(Data entries)

____

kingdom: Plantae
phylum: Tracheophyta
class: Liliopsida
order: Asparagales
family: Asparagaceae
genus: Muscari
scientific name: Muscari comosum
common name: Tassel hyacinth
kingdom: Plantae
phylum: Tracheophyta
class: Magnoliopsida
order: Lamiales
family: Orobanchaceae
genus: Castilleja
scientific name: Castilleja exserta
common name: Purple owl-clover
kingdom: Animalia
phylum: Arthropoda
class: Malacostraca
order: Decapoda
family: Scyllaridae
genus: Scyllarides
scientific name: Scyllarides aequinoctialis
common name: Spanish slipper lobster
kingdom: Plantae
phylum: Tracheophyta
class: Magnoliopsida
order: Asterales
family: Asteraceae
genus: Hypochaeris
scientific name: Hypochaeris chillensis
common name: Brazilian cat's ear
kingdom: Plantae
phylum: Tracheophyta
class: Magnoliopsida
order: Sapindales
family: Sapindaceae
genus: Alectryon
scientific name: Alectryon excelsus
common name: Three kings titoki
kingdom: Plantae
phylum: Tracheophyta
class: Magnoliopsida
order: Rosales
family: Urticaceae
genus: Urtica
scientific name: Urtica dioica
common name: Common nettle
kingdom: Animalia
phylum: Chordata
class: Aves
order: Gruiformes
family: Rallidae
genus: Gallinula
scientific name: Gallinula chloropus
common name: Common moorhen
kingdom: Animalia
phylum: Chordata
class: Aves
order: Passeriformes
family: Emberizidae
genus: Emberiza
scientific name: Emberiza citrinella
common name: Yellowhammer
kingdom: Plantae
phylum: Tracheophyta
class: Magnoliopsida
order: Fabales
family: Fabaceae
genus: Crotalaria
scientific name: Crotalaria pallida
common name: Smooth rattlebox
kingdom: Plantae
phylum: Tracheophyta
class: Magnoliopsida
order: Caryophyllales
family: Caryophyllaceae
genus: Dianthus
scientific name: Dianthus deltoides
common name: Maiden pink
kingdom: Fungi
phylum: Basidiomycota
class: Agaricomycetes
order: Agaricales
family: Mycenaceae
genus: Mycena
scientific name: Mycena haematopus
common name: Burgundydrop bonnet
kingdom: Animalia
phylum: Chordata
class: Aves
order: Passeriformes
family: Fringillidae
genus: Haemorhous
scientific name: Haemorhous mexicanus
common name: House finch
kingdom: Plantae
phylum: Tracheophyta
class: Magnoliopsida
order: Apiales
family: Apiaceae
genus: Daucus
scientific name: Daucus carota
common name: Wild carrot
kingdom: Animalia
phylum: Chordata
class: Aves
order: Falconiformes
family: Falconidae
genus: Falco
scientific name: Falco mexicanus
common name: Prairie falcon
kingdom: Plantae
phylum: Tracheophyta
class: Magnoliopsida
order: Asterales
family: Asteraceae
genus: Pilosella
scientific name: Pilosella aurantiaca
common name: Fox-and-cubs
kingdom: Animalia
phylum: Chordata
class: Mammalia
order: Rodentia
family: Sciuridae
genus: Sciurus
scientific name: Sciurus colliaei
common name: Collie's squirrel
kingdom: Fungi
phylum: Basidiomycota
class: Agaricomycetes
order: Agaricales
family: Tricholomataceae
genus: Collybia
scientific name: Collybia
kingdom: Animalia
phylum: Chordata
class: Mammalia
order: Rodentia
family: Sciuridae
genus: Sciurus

____

■ **What this task involves**
Copy out every line of the material above, word for word and in the same order.

■ **Final result**
kingdom: Plantae
phylum: Tracheophyta
class: Liliopsida
order: Asparagales
family: Asparagaceae
genus: Muscari
scientific name: Muscari comosum
common name: Tassel hyacinth
kingdom: Plantae
phylum: Tracheophyta
class: Magnoliopsida
order: Lamiales
family: Orobanchaceae
genus: Castilleja
scientific name: Castilleja exserta
common name: Purple owl-clover
kingdom: Animalia
phylum: Arthropoda
class: Malacostraca
order: Decapoda
family: Scyllaridae
genus: Scyllarides
scientific name: Scyllarides aequinoctialis
common name: Spanish slipper lobster
kingdom: Plantae
phylum: Tracheophyta
class: Magnoliopsida
order: Asterales
family: Asteraceae
genus: Hypochaeris
scientific name: Hypochaeris chillensis
common name: Brazilian cat's ear
kingdom: Plantae
phylum: Tracheophyta
class: Magnoliopsida
order: Sapindales
family: Sapindaceae
genus: Alectryon
scientific name: Alectryon excelsus
common name: Three kings titoki
kingdom: Plantae
phylum: Tracheophyta
class: Magnoliopsida
order: Rosales
family: Urticaceae
genus: Urtica
scientific name: Urtica dioica
common name: Common nettle
kingdom: Animalia
phylum: Chordata
class: Aves
order: Gruiformes
family: Rallidae
genus: Gallinula
scientific name: Gallinula chloropus
common name: Common moorhen
kingdom: Animalia
phylum: Chordata
class: Aves
order: Passeriformes
family: Emberizidae
genus: Emberiza
scientific name: Emberiza citrinella
common name: Yellowhammer
kingdom: Plantae
phylum: Tracheophyta
class: Magnoliopsida
order: Fabales
family: Fabaceae
genus: Crotalaria
scientific name: Crotalaria pallida
common name: Smooth rattlebox
kingdom: Plantae
phylum: Tracheophyta
class: Magnoliopsida
order: Caryophyllales
family: Caryophyllaceae
genus: Dianthus
scientific name: Dianthus deltoides
common name: Maiden pink
kingdom: Fungi
phylum: Basidiomycota
class: Agaricomycetes
order: Agaricales
family: Mycenaceae
genus: Mycena
scientific name: Mycena haematopus
common name: Burgundydrop bonnet
kingdom: Animalia
phylum: Chordata
class: Aves
order: Passeriformes
family: Fringillidae
genus: Haemorhous
scientific name: Haemorhous mexicanus
common name: House finch
kingdom: Plantae
phylum: Tracheophyta
class: Magnoliopsida
order: Apiales
family: Apiaceae
genus: Daucus
scientific name: Daucus carota
common name: Wild carrot
kingdom: Animalia
phylum: Chordata
class: Aves
order: Falconiformes
family: Falconidae
genus: Falco
scientific name: Falco mexicanus
common name: Prairie falcon
kingdom: Plantae
phylum: Tracheophyta
class: Magnoliopsida
order: Asterales
family: Asteraceae
genus: Pilosella
scientific name: Pilosella aurantiaca
common name: Fox-and-cubs
kingdom: Animalia
phylum: Chordata
class: Mammalia
order: Rodentia
family: Sciuridae
genus: Sciurus
scientific name: Sciurus colliaei
common name: Collie's squirrel
kingdom: Fungi
phylum: Basidiomycota
class: Agaricomycetes
order: Agaricales
family: Tricholomataceae
genus: Collybia
scientific name: Collybia
kingdom: Animalia
phylum: Chordata
class: Mammalia
order: Rodentia
family: Sciuridae
genus: Sciurus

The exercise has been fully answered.